As an educator, Elissa joined the faculty of the MGH Institute of Health Professions (IHP) in 2004 as an Assistant Professor of Nursing and was promoted to Associate Professor in 2010. The next year she was awarded a Fulbright Fellowship to teach at Manipal University in South India, the only nurse from the United States to receive that honor in 2012. She spent six months teaching and conducting research. She also consulted with an Indian hospital system regarding nurse practitioner training and participated in clinical activities at village clinics.
During her time in India, Elissa laid the foundation for an ongoing educational exchange in global health. When she returned to the Institute, she proposed a travel study experience for nurse practitioner students completing their scholarly projects. As a part of the program, students conduct investigations and participate in clinical activities in rural villages on the coast of the Arabian Sea in South India. Outside of her regular teaching responsibilities, Elissa devised her own objectives, pre-departure orientation, travel arrangements, and project mentoring.
By 2016, the global immersion program that Elissa developed had run at capacity three times and successfully introduced an international experience into a tightly packed curriculum. In 2017, she redesigned the experience to include an interprofessional focus, with students from across the health professions.
The interprofessional experience has grown and run subsequently in 2018 and again in 2019 as a fully developed interprofessional global education program. This educational innovation is committed to sustainability, capacity building, and bi-directionality that fully infuses the prevailing principles of the Sustainable Development Goals (SDGs). In particular, SDG #3, addresses health and wellbeing from the global vantage point, and stresses the importance of cross-sector cooperation, is fully imbued throughout her global efforts.
She has expanded her work through a grant from the US India Educational Foundation a cooperative organization supported by the US Department of State and the Government of India). The project will afford additional Indian participants the opportunity to cultivate professional and/or research collaborations with health professions educators from the US and around the world via exchange visits and other collaborative activities. By designing and implementing a project that expands the capacity of health professions education in India, Elissa’s work reflects a significant impact on the future of healthcare education and delivery in the Indian context.
Elissa currently serves as a consultant to Manipal College of Nursing in their implementation of one of the first nurse practitioner programs in India.

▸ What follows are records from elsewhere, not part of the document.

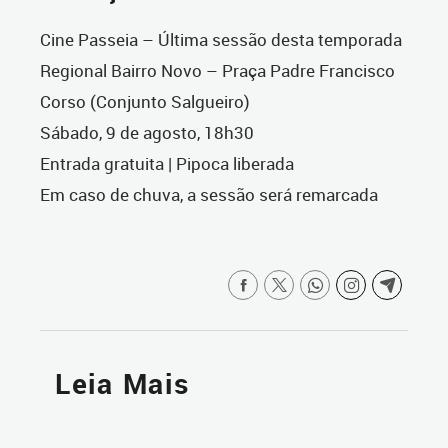
Cine Passeia – Última sessão desta temporada
Regional Bairro Novo – Praça Padre Francisco
Corso (Conjunto Salgueiro)
Sábado, 9 de agosto, 18h30
Entrada gratuita | Pipoca liberada
Em caso de chuva, a sessão será remarcada
Leia Mais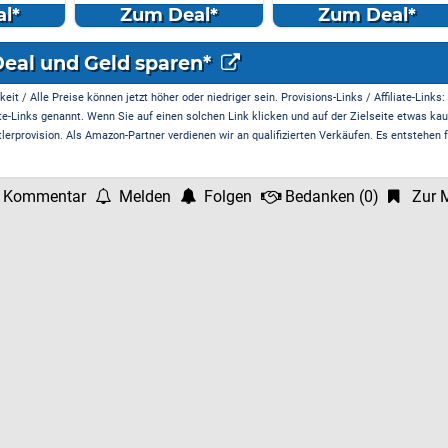
32GB...
l*
Zum Deal*
Zum Deal*
Deal und Geld sparen*
it / Alle Preise können jetzt höher oder niedriger sein. Provisions-Links / Affiliate-Links:
te-Links genannt. Wenn Sie auf einen solchen Link klicken und auf der Zielseite etwas kau
rprovision. Als Amazon-Partner verdienen wir an qualifizierten Verkäufen. Es entstehen f
 Kommentar
Melden
Folgen
Bedanken
(
0
)
Zur M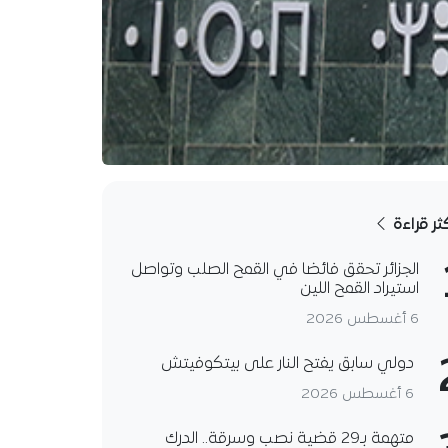
كثر قراءة
الجزائر تحقق فائضا في القمح الصلب وتواصل
استيراد القمح اللين
6 أغسطس 2026
دولي سابق يفتح النار على بيتكوفيتش
6 أغسطس 2026
متهمة بـ29 قضية نصب وسرقة.. الدرك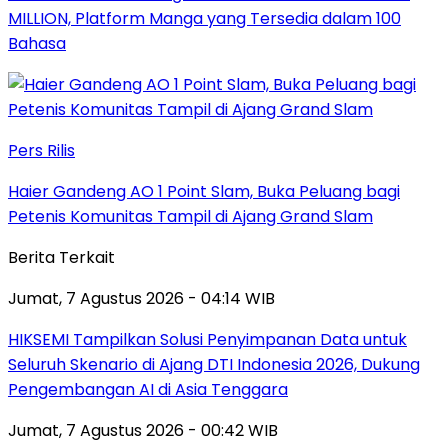
MILLION, Platform Manga yang Tersedia dalam 100
Bahasa
Pers Rilis
Haier Gandeng AO 1 Point Slam, Buka Peluang bagi
Petenis Komunitas Tampil di Ajang Grand Slam
Berita Terkait
Jumat, 7 Agustus 2026 - 04:14 WIB
HIKSEMI Tampilkan Solusi Penyimpanan Data untuk
Seluruh Skenario di Ajang DTI Indonesia 2026, Dukung
Pengembangan AI di Asia Tenggara
Jumat, 7 Agustus 2026 - 00:42 WIB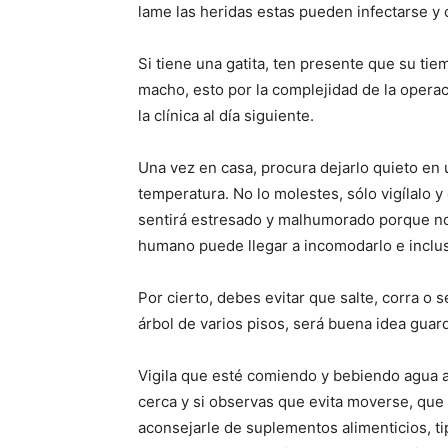
lame las heridas estas pueden infectarse y
Si tiene una gatita, ten presente que su ti
macho, esto por la complejidad de la opera
la clínica al día siguiente.
Una vez en casa, procura dejarlo quieto en 
temperatura. No lo molestes, sólo vigílalo y
sentirá estresado y malhumorado porque no 
humano puede llegar a incomodarlo e inclus
Por cierto, debes evitar que salte, corra o 
árbol de varios pisos, será buena idea guar
Vigila que esté comiendo y bebiendo agua a
cerca y si observas que evita moverse, que
aconsejarle de suplementos alimenticios, t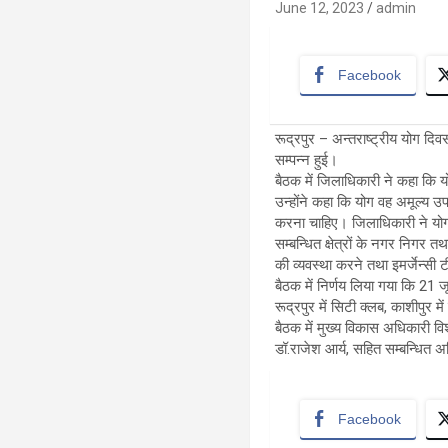
June 12, 2023
admin
Facebook
रूद्रपुर – अन्तराष्ट्रीय योग दिवस
सम्पन्न हुई।
बैठक में जिलाधिकारी ने कहा कि य
उन्होंने कहा कि योग वह अमूल्य उप
करना चाहिए। जिलाधिकारी ने योगाभ
सम्बन्धित क्षेत्रों के नगर निगर
की व्यवस्था करने तथा इमर्जेन्सी ट
बैठक में निर्णय लिया गया कि 21
रूद्रपुर में सिटी क्लब, काशीपुर 
बैठक में मुख्य विकास अधिकारी व
डॉ.राजेश आर्य, सहित सम्बन्धित 
Facebook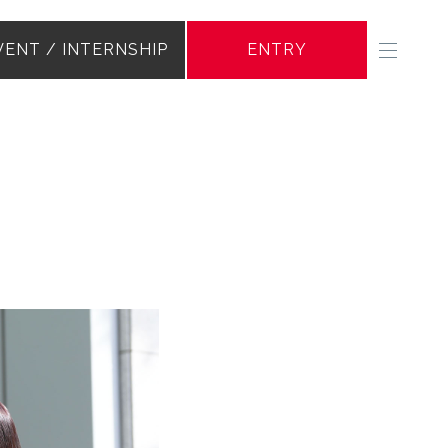
VENT / INTERNSHIP
ENTRY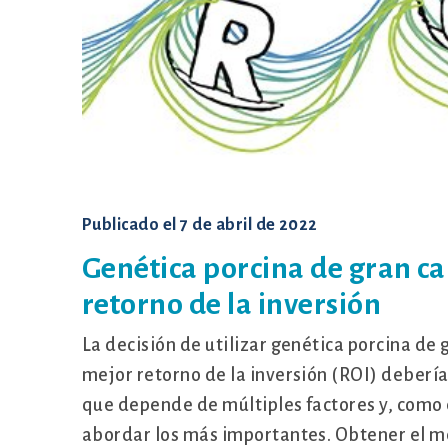
Publicado el
7 de abril de 2022
Genética porcina de gran ca
retorno de la inversión
La decisión de utilizar genética porcina de
mejor retorno de la inversión (ROI) debería 
que depende de múltiples factores y, como 
abordar los más importantes. Obtener el m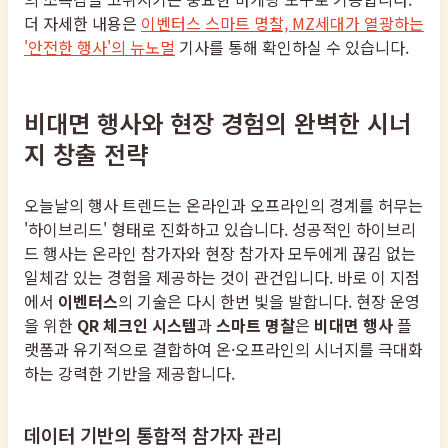
더 자세한 내용은
이벤터스 스마트 명찰, MZ세대가 열광하는
'안전한 행사'의 뉴노멀
기사를 통해 확인하실 수 있습니다.
비대면 행사와 현장 경험의 완벽한 시너
지 창출 전략
오늘날의 행사 트렌드는 온라인과 오프라인의 경계를 허무는
'하이브리드' 형태로 진화하고 있습니다. 성공적인 하이브리
드 행사는 온라인 참가자와 현장 참가자 모두에게 끊김 없는
일체감 있는 경험을 제공하는 것이 관건입니다. 바로 이 지점
에서
이벤터스
의 기술은 다시 한번 빛을 발합니다. 현장 운영
을 위한
QR 체크인 시스템
과
스마트 명찰
은
비대면 행사
플
랫폼과 유기적으로 결합하여 온·오프라인의 시너지를 극대화
하는 강력한 기반을 제공합니다.
데이터 기반의 통합적 참가자 관리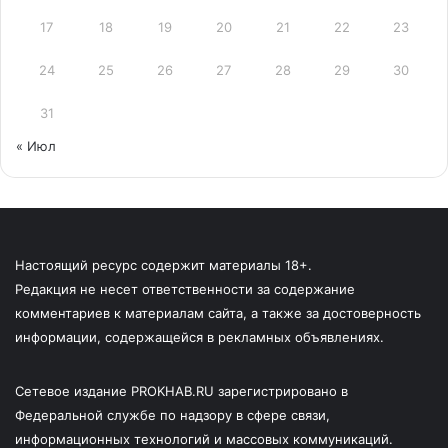
17
18
19
20
21
22
23
24
25
26
27
28
29
30
31
« Июл
Настоящий ресурс содержит материалы 18+.
Редакция не несет ответственности за содержание
комментариев к материалам сайта, а также за достоверность
информации, содержащейся в рекламных объявлениях.
Сетевое издание PROKHAB.RU зарегистрировано в
Федеральной службе по надзору в сфере связи,
информационных технологий и массовых коммуникаций.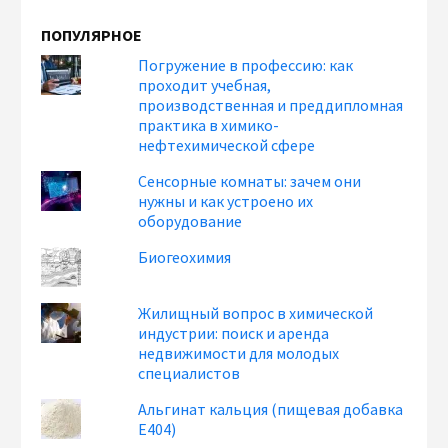
ПОПУЛЯРНОЕ
Погружение в профессию: как
проходит учебная,
производственная и преддипломная
практика в химико-
нефтехимической сфере
Сенсорные комнаты: зачем они
нужны и как устроено их
оборудование
Биогеохимия
Жилищный вопрос в химической
индустрии: поиск и аренда
недвижимости для молодых
специалистов
Альгинат кальция (пищевая добавка
Е404)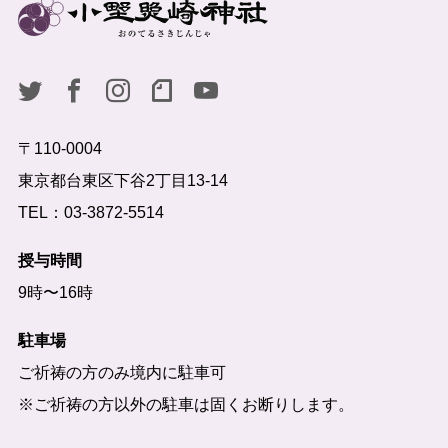
〒110-0004
東京都台東区下谷2丁目13-14
TEL：03-3872-5514
授与時間
9時〜16時
駐車場
ご祈祷の方のみ境内に駐車可
※ご祈祷の方以外の駐車は固くお断りします。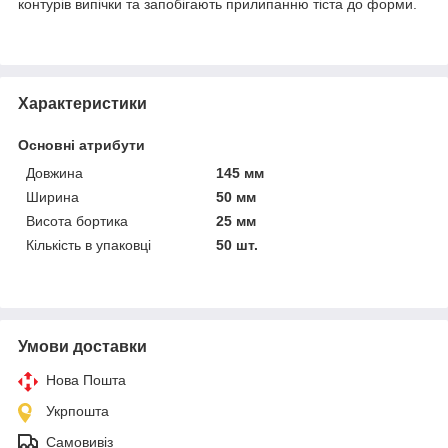
контурів випічки та запобігають прилипанню тіста до форми.
Характеристики
Основні атрибути
Довжина
145 мм
Ширина
50 мм
Висота бортика
25 мм
Кількість в упаковці
50 шт.
Умови доставки
Нова Пошта
Укрпошта
Самовивіз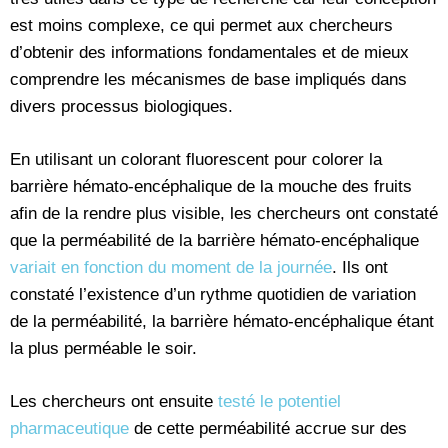
est moins complexe, ce qui permet aux chercheurs
d’obtenir des informations fondamentales et de mieux
comprendre les mécanismes de base impliqués dans
divers processus biologiques.
En utilisant un colorant fluorescent pour colorer la
barrière hémato-encéphalique de la mouche des fruits
afin de la rendre plus visible, les chercheurs ont constaté
que la perméabilité de la barrière hémato-encéphalique
variait en fonction du moment de la journée
. Ils ont
constaté l’existence d’un rythme quotidien de variation
de la perméabilité, la barrière hémato-encéphalique étant
la plus perméable le soir.
Les chercheurs ont ensuite
testé le potentiel
pharmaceutique
de cette perméabilité accrue sur des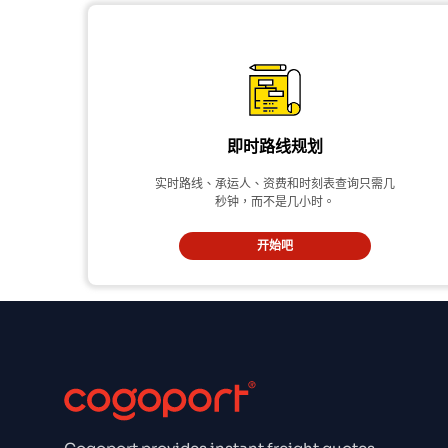
即时路线规划
实时路线、承运人、资费和时刻表查询只需几
秒钟，而不是几小时。
开始吧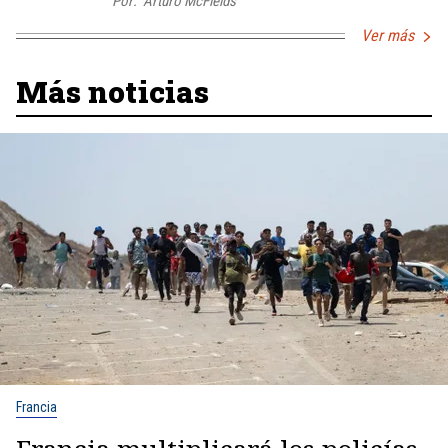
Por:
Arturo McFields
Ver más
Más noticias
Francia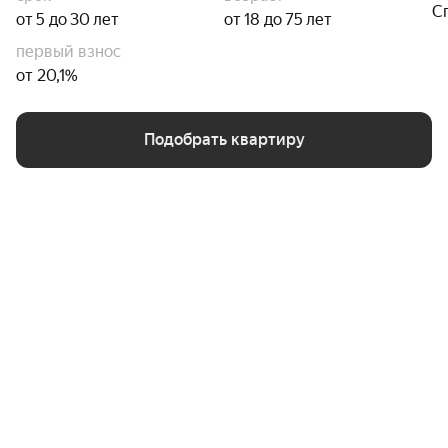
С
от 5 до 30 лет
от 18 до 75 лет
первый взнос
от 20,1%
Подобрать квартиру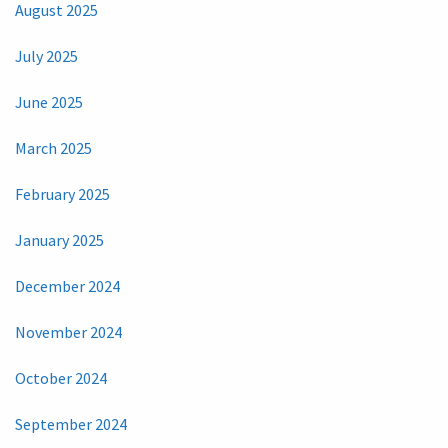
August 2025
July 2025
June 2025
March 2025
February 2025
January 2025
December 2024
November 2024
October 2024
September 2024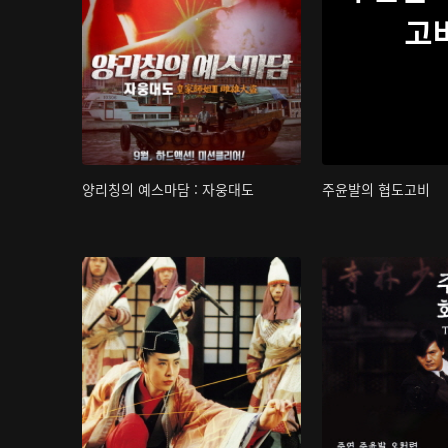
고
양리칭의 예스마담 : 자웅대도
주윤발의 협도고비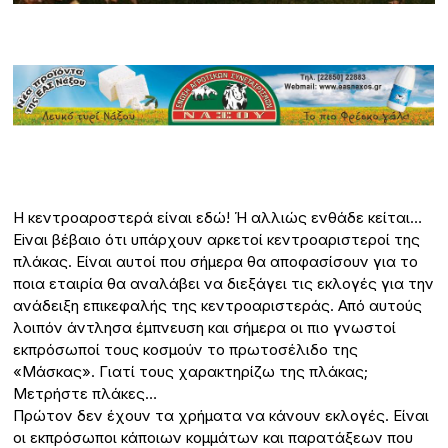
Η κεντροαροστερά είναι εδώ! Ή αλλιώς ενθάδε κείται…
Eiναι βέβαιο ότι υπάρχουν αρκετοί κεντροαριστεροί της
πλάκας. Είναι αυτοί που σήμερα θα αποφασίσουν για το
ποια εταιρία θα αναλάβει να διεξάγει τις εκλογές για την
ανάδειξη επικεφαλής της κεντροαριστεράς. Από αυτούς
λοιπόν άντλησα έμπνευση και σήμερα οι πιο γνωστοί
εκπρόσωποί τους κοσμούν το πρωτοσέλιδο της
«Μάσκας». Γιατί τους χαρακτηρίζω της πλάκας;
Μετρήστε πλάκες…
Πρώτον δεν έχουν τα χρήματα να κάνουν εκλογές. Είναι
οι εκπρόσωποι κάποιων κομμάτων και παρατάξεων που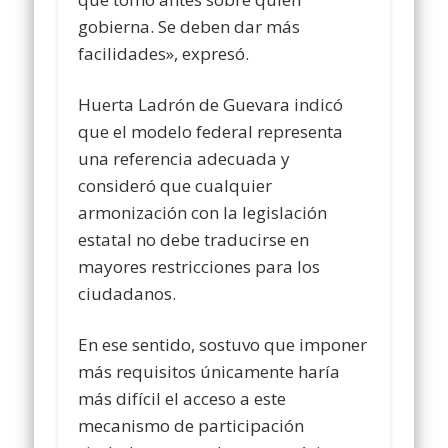
gobierna. Se deben dar más
facilidades», expresó.
Huerta Ladrón de Guevara indicó
que el modelo federal representa
una referencia adecuada y
consideró que cualquier
armonización con la legislación
estatal no debe traducirse en
mayores restricciones para los
ciudadanos.
En ese sentido, sostuvo que imponer
más requisitos únicamente haría
más difícil el acceso a este
mecanismo de participación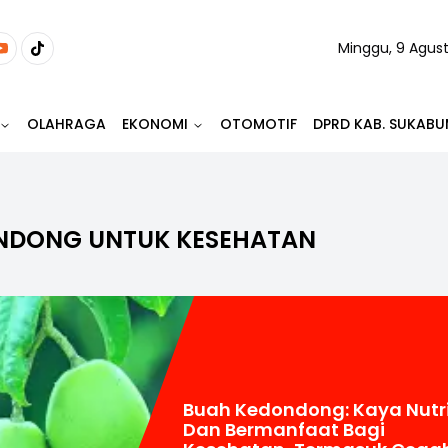
Minggu, 9 Agus
OLAHRAGA
EKONOMI
OTOMOTIF
DPRD KAB. SUKABU
NDONG UNTUK KESEHATAN
Buah Kedondong: Kaya Nutri
Dan Bermanfaat Bagi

She conducts seminars for Indian nursing faculty both in person and remotely and holds clinical instructional sessions for Indian NP students. As a part of her work here in the US, she serves as the Director for the Global Health Equity and Innovations Certificate Program at the Institute.
Elissa has proven herself to be a leader in global nursing education at the Institute and globally. Her work clearly exemplifies her life-long belief that enduring, sustainable change is inculcated most effectively through education. Through her scholarship, teaching, and partnerships, Elissa’s work has had a considerable impact on enhancing nursing capacity in India and educating the next generation of health professionals committed to improving the health of their society, wherever that may be.